1. Establishment of temperature curve
Poor wetting refers to the solder and the pad (copper foil) of the circuit board or the external electrodes of the SMD during the soldering process. After wetting, no mutual reaction layer is formed, resulting in missing soldering or less soldering failure. Most of the reasons are caused by contamination of the surface of the solder joint or adhesion of solder resist, or the formation of a metal compound layer on the surface of the joint.

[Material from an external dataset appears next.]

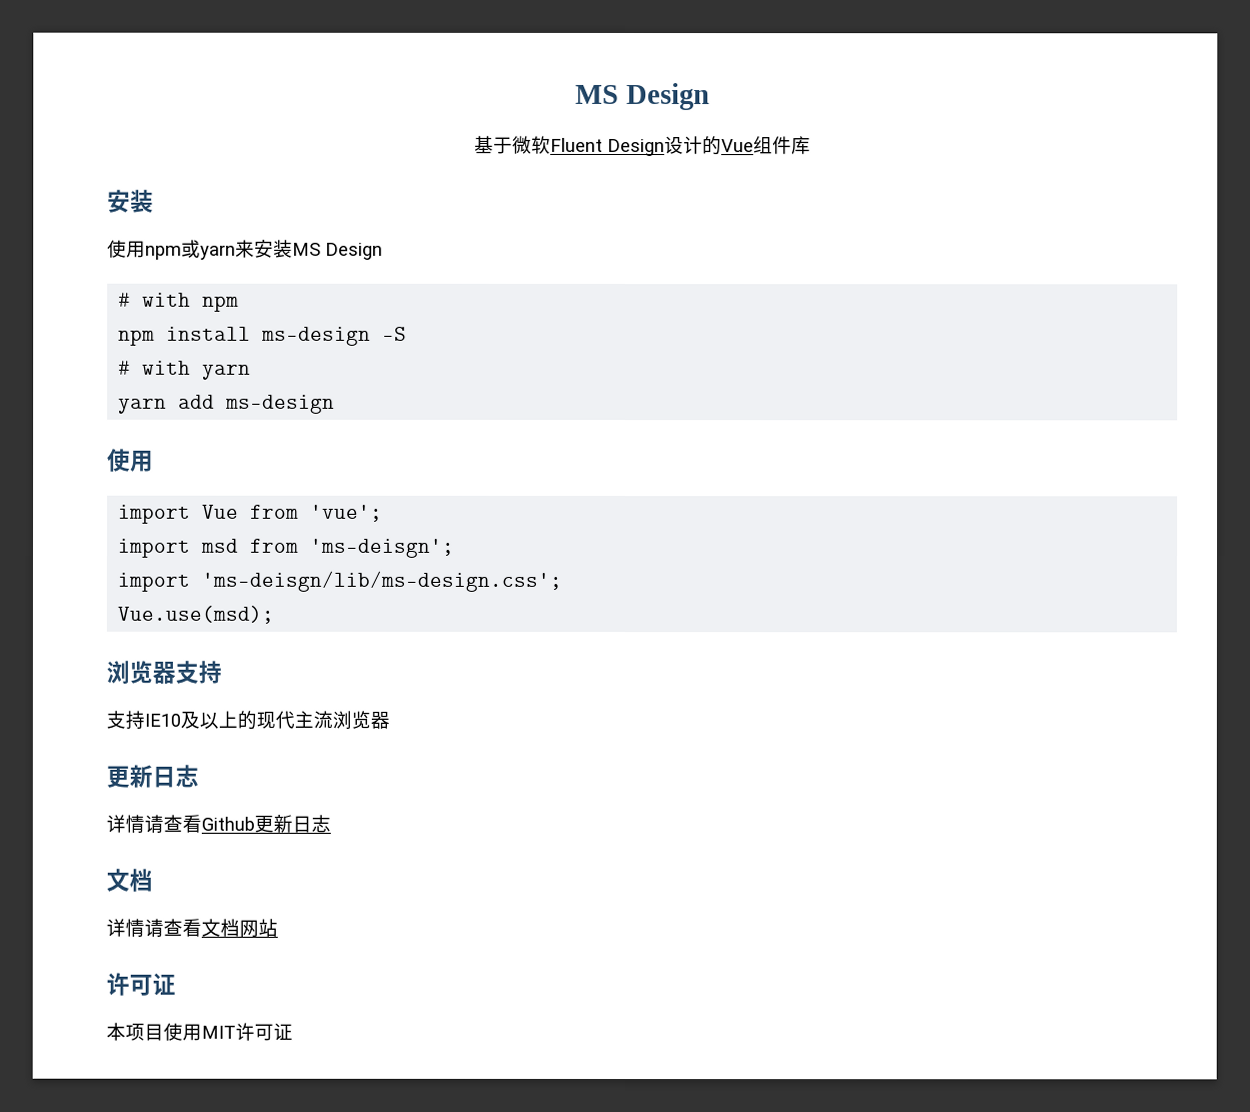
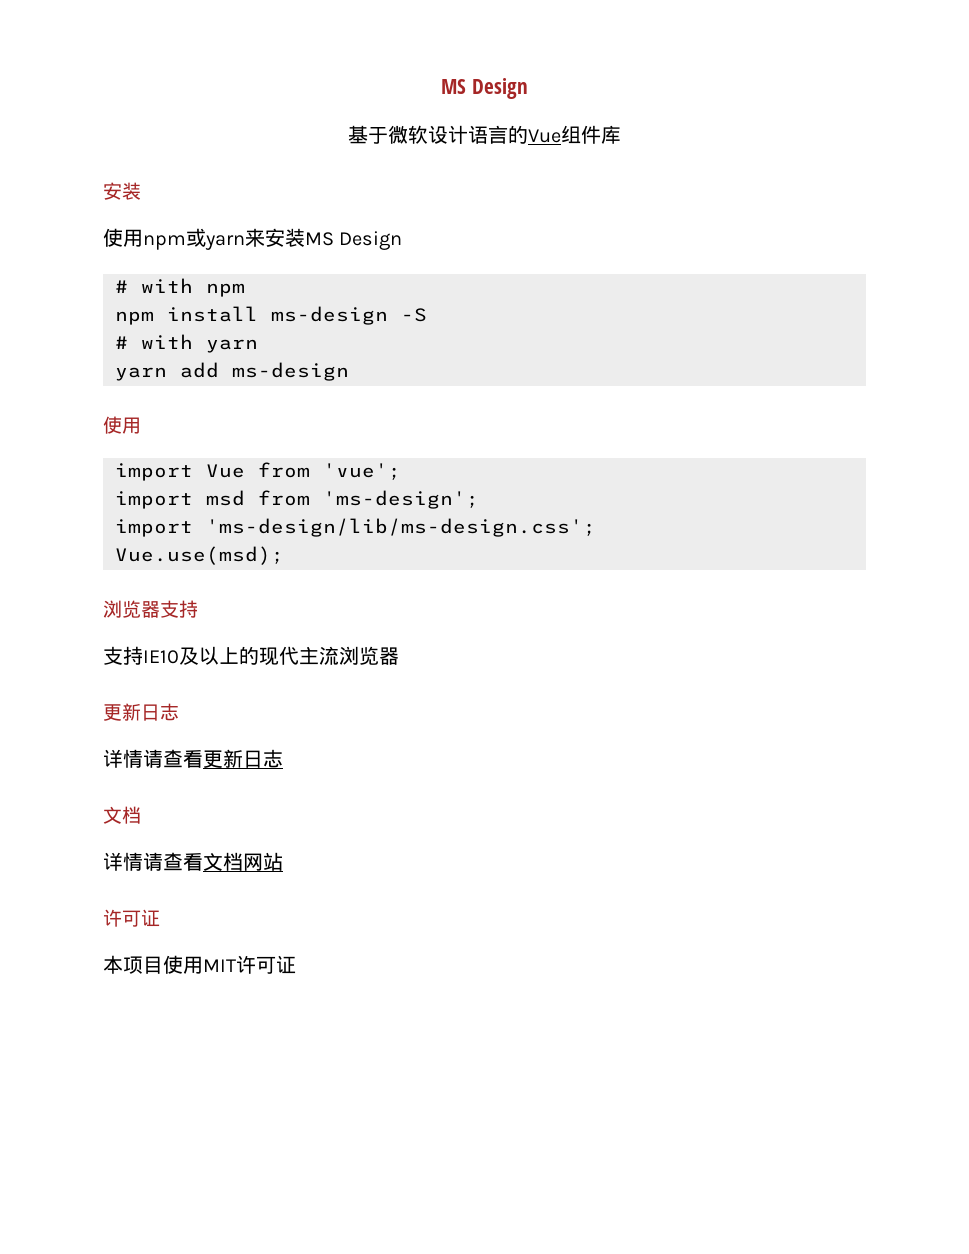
[550,136,703,157] Fluent Design设计 -> [428,125,508,144] 设计语言
[309,538,456,558] [117,570,563,592] 'ms-deisgn'; // import 'ms-deisgn/lib/ms-design.css'; -> [323,490,479,509] [115,518,596,537] 'ms-design'; // import 'ms-design/lib/ms-design.css';
[201,816,255,831] Github -> (203, 759) none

For example, sulfide on the surface of silver and oxide on the surface of tin can cause poor wetting. In addition, when the residual aluminum, zinc, cadmium, etc. in the solder exceeds 0.005% or more, the degree of activation is reduced due to the hygroscopic effect of the flux, and poor wetting may also occur. Therefore, anti-fouling measures must be taken on the surface of the soldering substrate and components. Select the appropriate solder and set a reasonable soldering temperature curve.
The reflow process is divided into lead-free and leaded. Lead-free devices have very different soldering components. The temperature control, especially the process, requires higher temperature curves than the leaded process. In actual applications, repeated process tests are required to achieve this. Satisfactory effect.